The Orlando Magic: The Teams That Might Have Been
To some, it was an amazing slam dunk; the top play on a Christmas day filled with many to choose from.
To others, it should have been called a charge.
But to fans in Orlando, it was just another case of the ones that got away.
Trevor Ariza towered over Grant Hill, seemingly using one of those tiny halftime show trampolines, and provided the firmly-planted Hill with a view that could have made one of Ariza's ex-girlfriends jealous.
It certainly had that affect on the ever-jilted Magic fans who have spent many seasons watching their former players excel in new cities. If you're not a Central Floridian, just think of the way Britney Spears must feel every time she sees Justin Timberlake making entertainment headlines for the right reasons.
That's us, but with underwear.
Every sports team in every city has a list of players who have left, either from free agency or trade, and found success in other cities. Boston has Babe Ruth. Milwaukee has Abdul-Jabar. And if it wasn't for Peyton Manning, Baltimore residents would still be dreaming about what might have been with John Elway.
But the Orlando Magic, a young franchise founded only 18 years ago in 1989, just might have the best pound-for-pound list of former players out there, at least among NBA teams. If an All-Star team of Magic defectors was put together, I'd love to coach them.
My starters would be lethal. A perfect mix of scoring, defense, and basketball IQ. These guys currently combine to own six championship rings.

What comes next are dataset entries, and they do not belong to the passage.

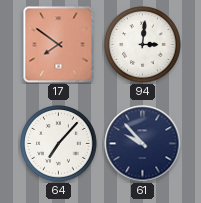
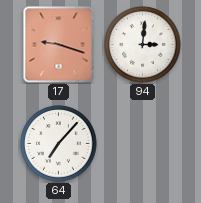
17: 7:51 -> 9:18
61: 9:53 -> none
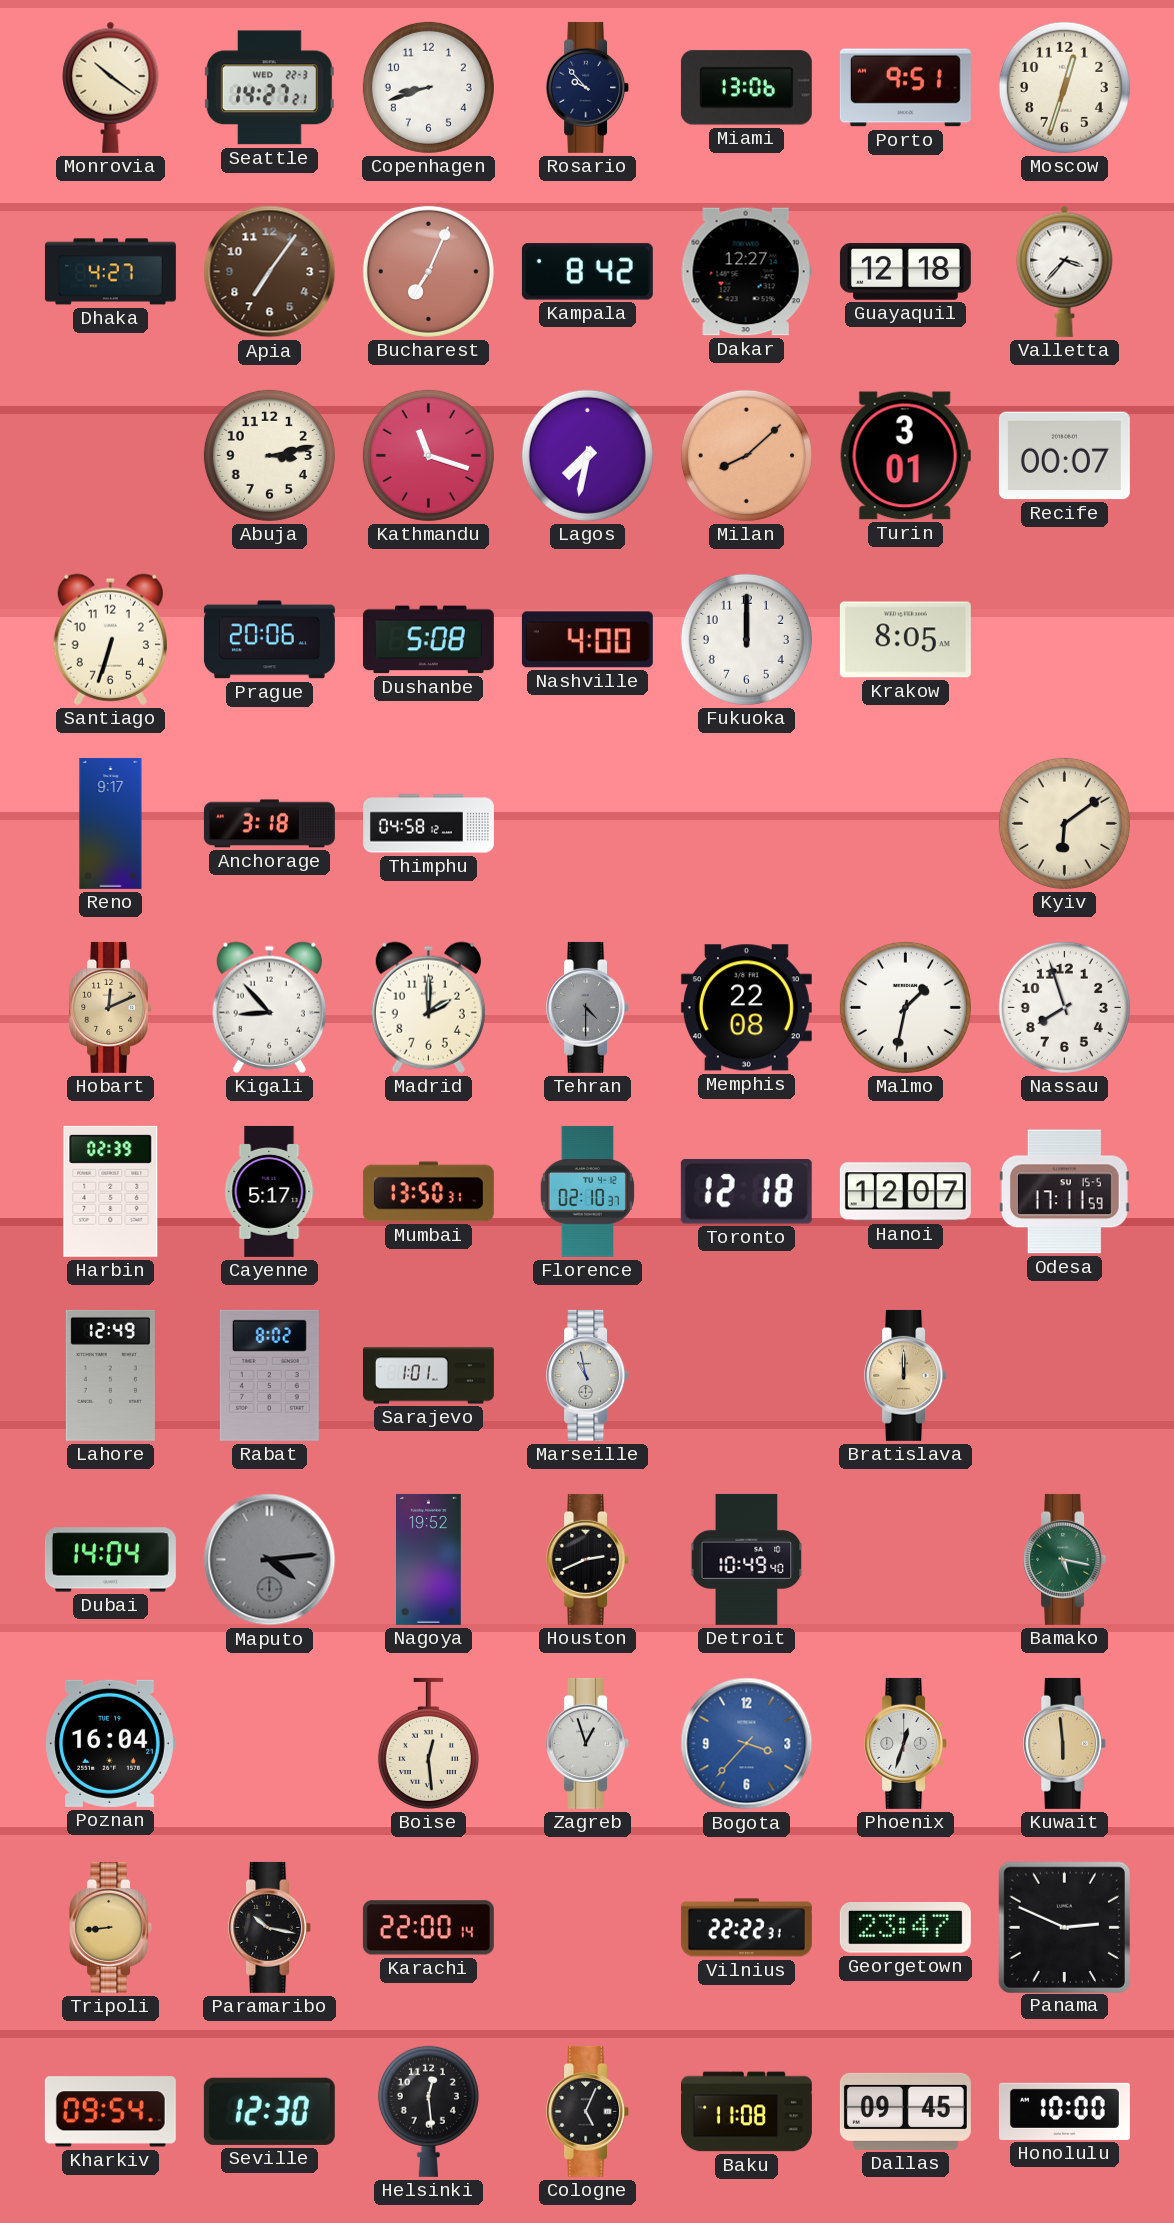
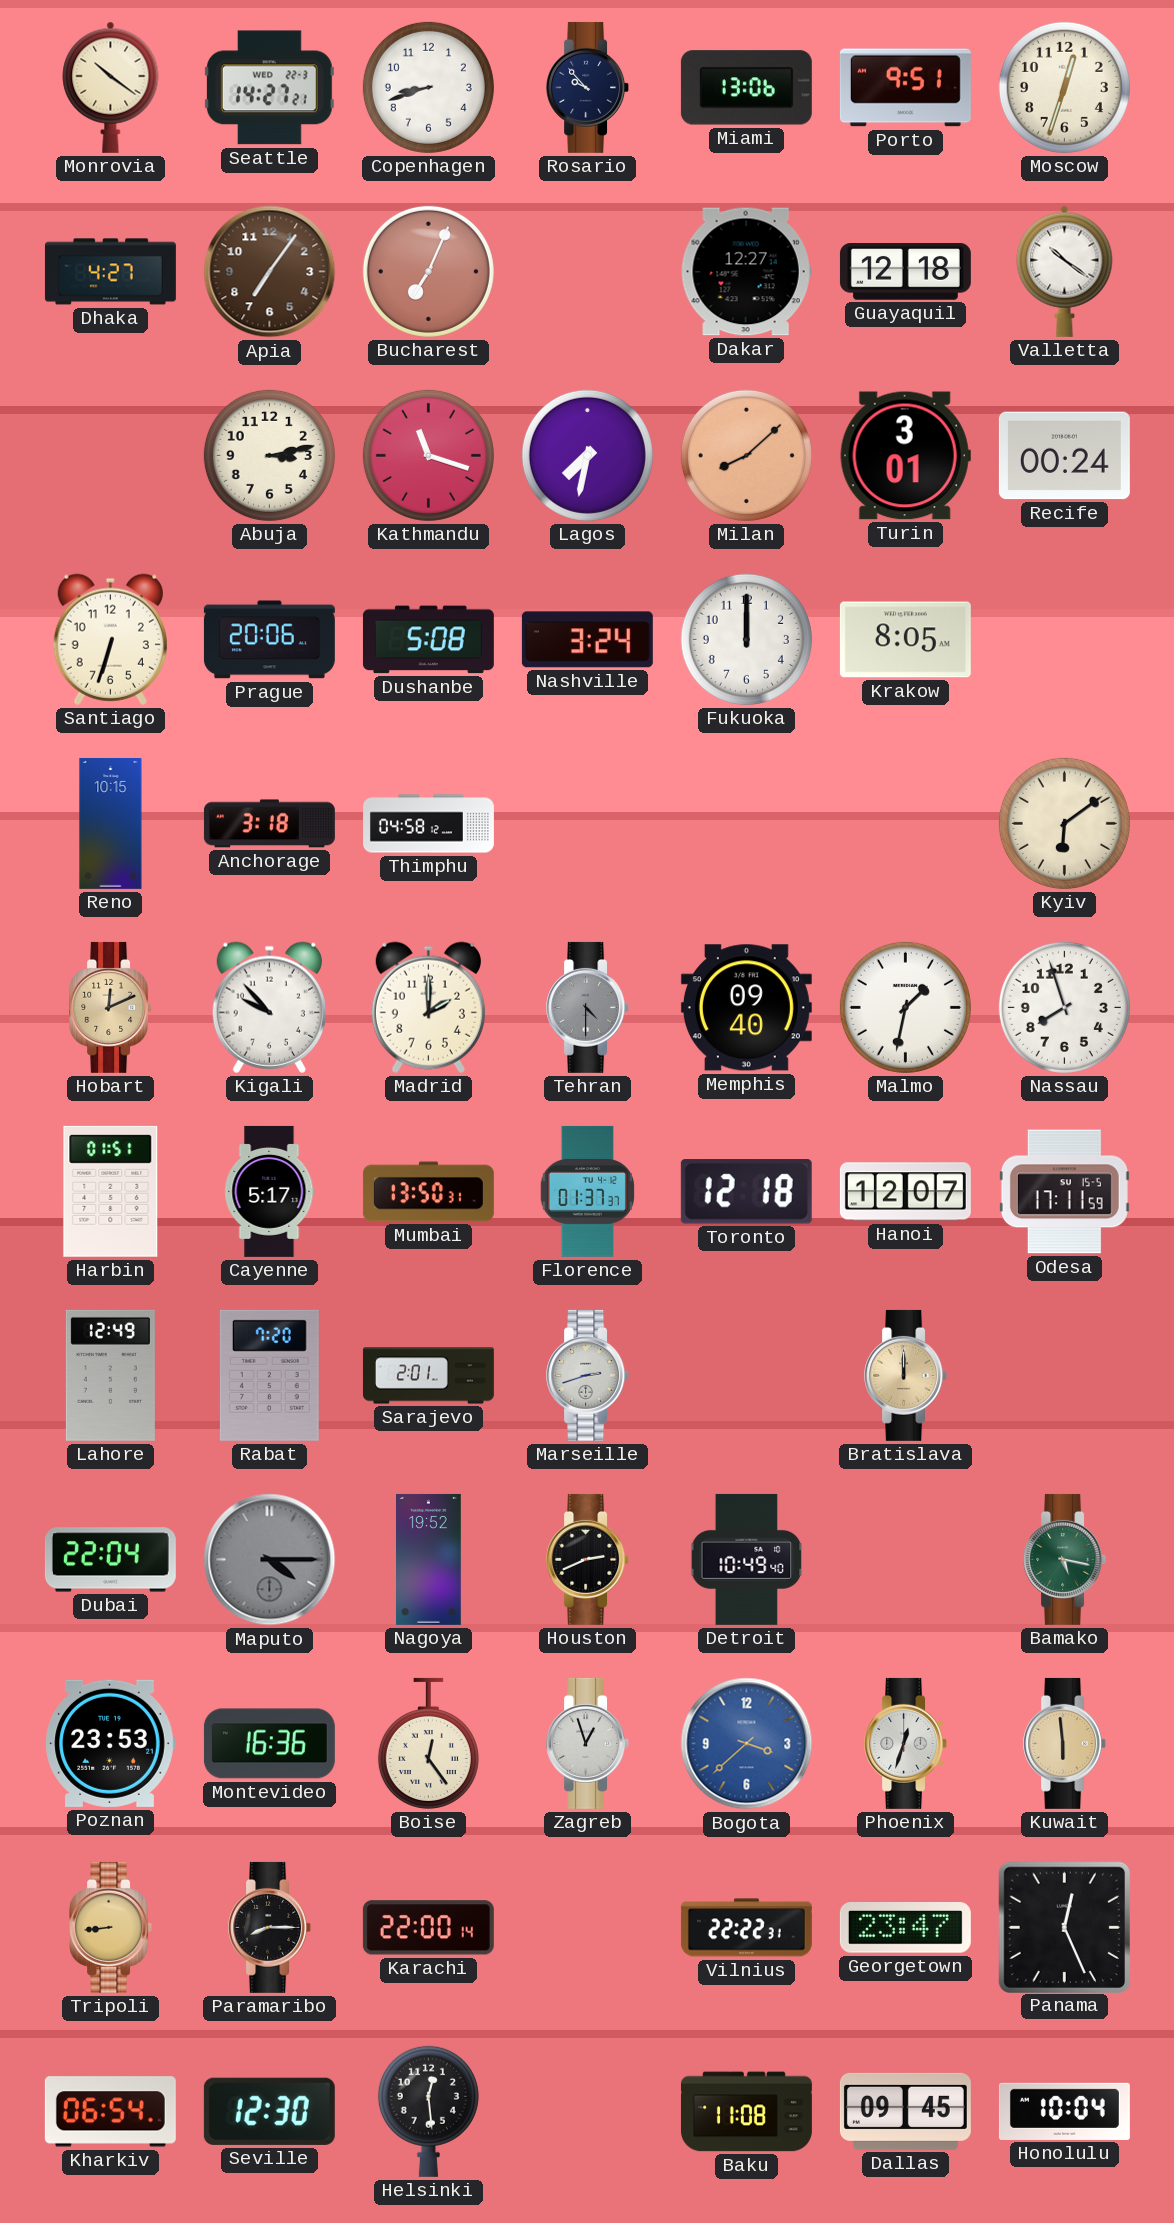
Kampala: 8:42 -> none
Valletta: 3:37 -> 10:21
Recife: 00:07 -> 00:24
Nashville: 4:00 -> 3:24
Reno: 9:17 -> 10:15
Kigali: 8:53 -> 9:53
Memphis: 22:08 -> 09:40
Harbin: 02:39 -> 01:51
Florence: 02:10 -> 01:37
Rabat: 8:02 -> 7:20
Sarajevo: 1:01 -> 2:01
Marseille: 10:58 -> 2:42
Dubai: 14:04 -> 22:04
Maputo: 4:14 -> 4:15
Poznan: 16:04 -> 23:53
Montevideo: none -> 16:36
Boise: 12:29 -> 12:24
Bogota: 3:37 -> 3:38
Paramaribo: 10:17 -> 8:15
Panama: 2:49 -> 12:26
Kharkiv: 09:54 -> 06:54
Cologne: 5:04 -> none
Honolulu: 10:00 -> 10:04
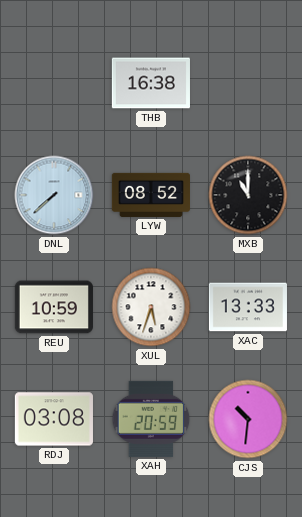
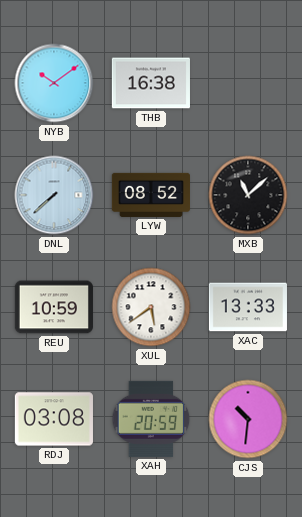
NYB: none -> 10:09
MXB: 11:00 -> 11:08
XUL: 5:33 -> 5:39
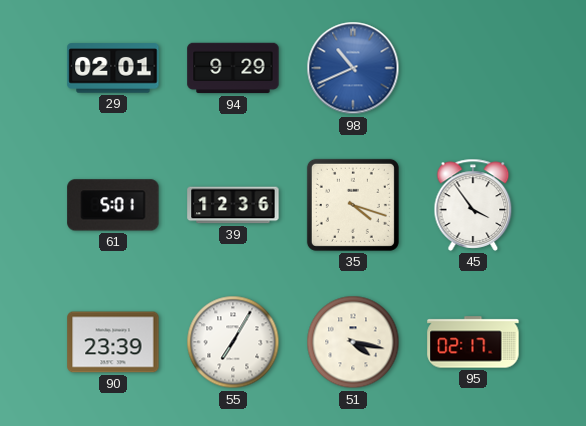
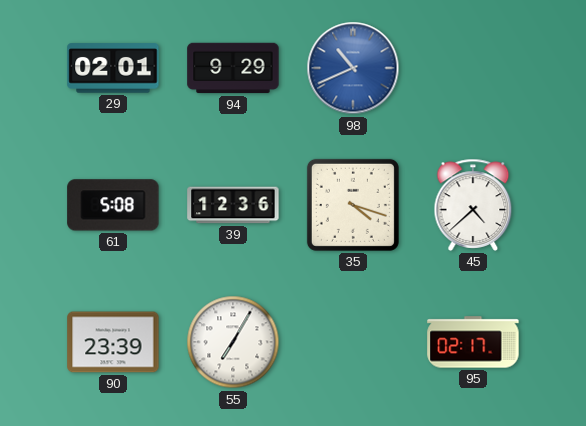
61: 5:01 -> 5:08
45: 3:54 -> 4:38
51: 4:17 -> none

PG: Chauncey Billups (traded to Orlando in February of 2000)
SG: Tracy McGrady (2000 - 2004)
SF: Grant Hill (2000 - 2007)
PF: Ben Wallace (1999 - 2000)
C: Shaquille O'Neal (1992 - 1996)
My bench wouldn't be so bad, either. Mike Miller, Steve Francis, Cuttino Mobley, Horace Grant, Drew Gooden, and of course, Trevor Ariza, who needed only a couple of weeks to crack the starting lineup this year in L.A.—something he wasn't able to do in Orlando.
But the Magic shouldn't only be known as a place for young stars to escape from. They should also be renowned as a warm, comfortable city where superstar coaches and players come to retire. Imagine Julius Erving in the front office with Chuck Daly holding the clipboard while Dominique Wilkins, Shawn Kemp, and Patrick Ewing grace the court in their prime.
Now imagine it with each player wearing a fat suit with a locker full of Just For Men hair dye. That was a lot more like it.
We get the players who are past their expiration dates and we lose the players who are just about to explode. The Shaq situation was the certainly the worst, but the McGrady debacle, mixed in with Grant Hill's four ankle surgeries, is a close second. Forgive Orlando fans for not giving their heart and soul to Dwight Howard, who is teetering on the edge of basketball perfection. For as attractive as he is, there are a long line of bitter divorces trying to remind us that its better not to fall in love in the first place.
But as the holiday season comes to a close and the new year awaits, I offer a wish for the only professional franchise in my city. I wish for them to find some toughness on defense. Some rebouding help for Howard. Some consistent point guard play. A slasher who can get to the basket and the free throw line, and a little higher rate of return on the Rashard Lewis investment.
I think this team has some promise, and the next few years should showcase a squad that's worth the price of admission. But until then, Magic fans, I'd stay away from watching any more Suns, Lakers, or Pistons games.
Spend some time with your kids instead. Just be sure to buckle them up—and don't forget the underwear.